7-Eleven Deal: NGN was desperate to get into the convenience store business and rushed into a contract with 7-Eleven. 7-Eleven is a leader in the c-store space and NGN wanted a big client to attract advertisers with a broad reach that 7-Eleven encompassed. The deal was for NGN to install displays in every store within 3-4 years. A penalty clause was included in the contract where NGN would pay 7-Eleven millions if it didn’t meet the rollout schedule. An un-named source tells Webpavement that NGN was behind schedule and DID pay millions in penalties to 7-Eleven.

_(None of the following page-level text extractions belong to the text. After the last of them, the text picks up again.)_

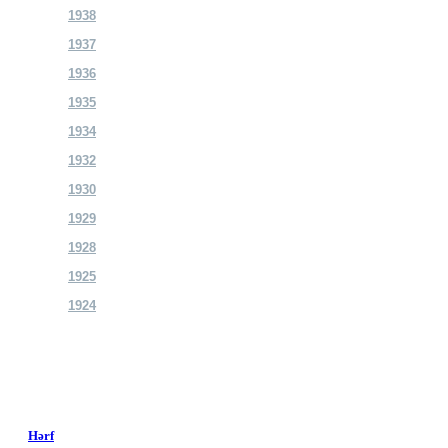
1938
1937
1936
1935
1934
1932
1930
1929
1928
1925
1924
Hərf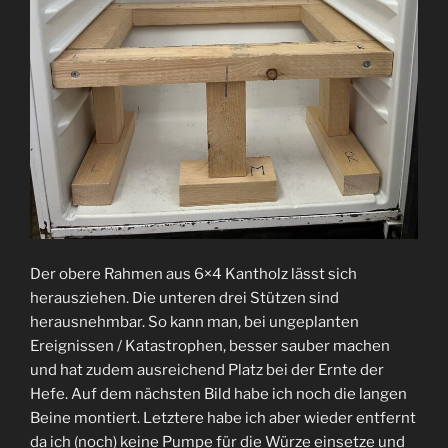
Der obere Rahmen aus 6×4 Kantholz lässt sich
herausziehen. Die unteren drei Stützen sind
herausnehmbar. So kann man, bei ungeplanten
Ereignissen / Katastrophen, besser sauber machen
und hat zudem ausreichend Platz bei der Ernte der
Hefe. Auf dem nächsten Bild habe ich noch die langen
Beine montiert. Letztere habe ich aber wieder entfernt
da ich (noch) keine Pumpe für die Würze einsetze und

Next we move into the content strategy. The network basis was completely 3rd party advertiser funded and all advertising revenue would go to NGN. 7-Eleven was entitled to 2 insertions in the ad loop and advertised slurpies and other items on the screens, but NGN received no compensation for this. In hindsite, NGN realized they needed to include 7-Eleven in the revenue model. 7-Eleven was not interested in simply re-directing co-op advertising dollars. This is still a current issue in today's in-store digital media network environment, but we believe there are strategies that can be employed to bypass this issue.

Securing displays from vandalism and theft is important in the c-store environment. NGN experienced theft and vandalism. It is unknown the number of displays that were stolen or vandalized, but the number was significant. An example of this resulted in NGN displays taking gunfire from robbers because they thought the displays were watching them. We could plug a Minority report metaphor here, but think it's over used.

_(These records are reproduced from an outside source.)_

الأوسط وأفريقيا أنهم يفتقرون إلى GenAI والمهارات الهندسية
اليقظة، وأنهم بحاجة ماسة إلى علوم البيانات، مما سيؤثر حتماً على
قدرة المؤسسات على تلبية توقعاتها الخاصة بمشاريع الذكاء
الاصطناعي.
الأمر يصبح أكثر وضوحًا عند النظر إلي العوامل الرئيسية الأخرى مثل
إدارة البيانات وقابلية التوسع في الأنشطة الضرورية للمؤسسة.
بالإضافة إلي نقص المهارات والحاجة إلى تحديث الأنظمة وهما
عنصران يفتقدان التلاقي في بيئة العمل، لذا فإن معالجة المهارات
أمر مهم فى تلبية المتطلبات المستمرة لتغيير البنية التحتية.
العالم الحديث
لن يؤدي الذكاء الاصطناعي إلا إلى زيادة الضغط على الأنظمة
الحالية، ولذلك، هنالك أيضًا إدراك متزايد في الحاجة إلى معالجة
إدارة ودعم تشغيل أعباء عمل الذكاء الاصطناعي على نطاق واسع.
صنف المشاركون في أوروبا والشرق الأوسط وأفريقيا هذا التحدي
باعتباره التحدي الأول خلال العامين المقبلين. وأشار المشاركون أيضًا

NGN ran into other issues with their ad sales model. You see, NGN sold advertisements themselves and didn't succeed in developing other channels for 3rd party commissioned media buying agencies. The main source for interested advertisers were local mom and pop shops that were in a nearby location of the 7-Eleven. NGN sold to these advertisers in the beginning from their 12 regional sales offices, but were losing money on these tiny media buys. Hungry for greater revenue for the sales labor expended, it was determined by executives at NGN that they would just go after the big advertisers. NGN decided they would not support mom and pop advertisers and the sales team was chartered to secure a few contracts with national advertisers (i.e. Coke, Pepsi etc) at a fee that would build the ROI needed to maintain NGN. We believe you can have a mix of local and national advertisers with the proper planning and partnerships.

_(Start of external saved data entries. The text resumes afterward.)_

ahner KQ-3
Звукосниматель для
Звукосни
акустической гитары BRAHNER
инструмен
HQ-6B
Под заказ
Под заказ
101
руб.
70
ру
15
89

Fast forward to November 2000. The roaring 90's were over and the IPO was withdrawn due to incredibly bad stock market timing and the poor overall health of the technology sector. The much hoped for $115 million IPO was nothing more than a fast fading dream. Without the IPO dollars, NGN was forced to seek out other sources of funding. Eventually, an additional $30 million in private financing was promised from Caisse du Depot (CDP). If CDP had followed through with all the promised installments, the total funding committed to NGN would have hit $126 million. Instead, CDP pulled the plug in October 2001, rather than following through with the full amount.

NGN could not maintain their business model and the company liquidated. Regal Cinemedia purchased all of the assets and the proprietary technology from NGN. This is the end of the story. FYI - NGN had proprietary technology that was ahead of its time for the late 90's. The technology met the requirements back then, but probably couldn't compete with the likes of Webpavement and other digital signage vendors that survived the market and are still around today.

We are interested in receiving a copy of Jeff Porter of Scala's workshop on the Top 10 Best (and Worst) Digital Signage Deployments. Jeff will be talking about these at the digital retailing expo.


Digital signage said...

super cool blog...
nice and informative too

Marco said...

Wow! Great accounting of the story. I worked at NGN developing the Hispanic part of the business. I segmented the 7eleven network and then added new c-stores with high concentrations of Latinos. I also developed partnerships for content and oversaw the sales team. Tough sale, because you said: it was ahead of its time.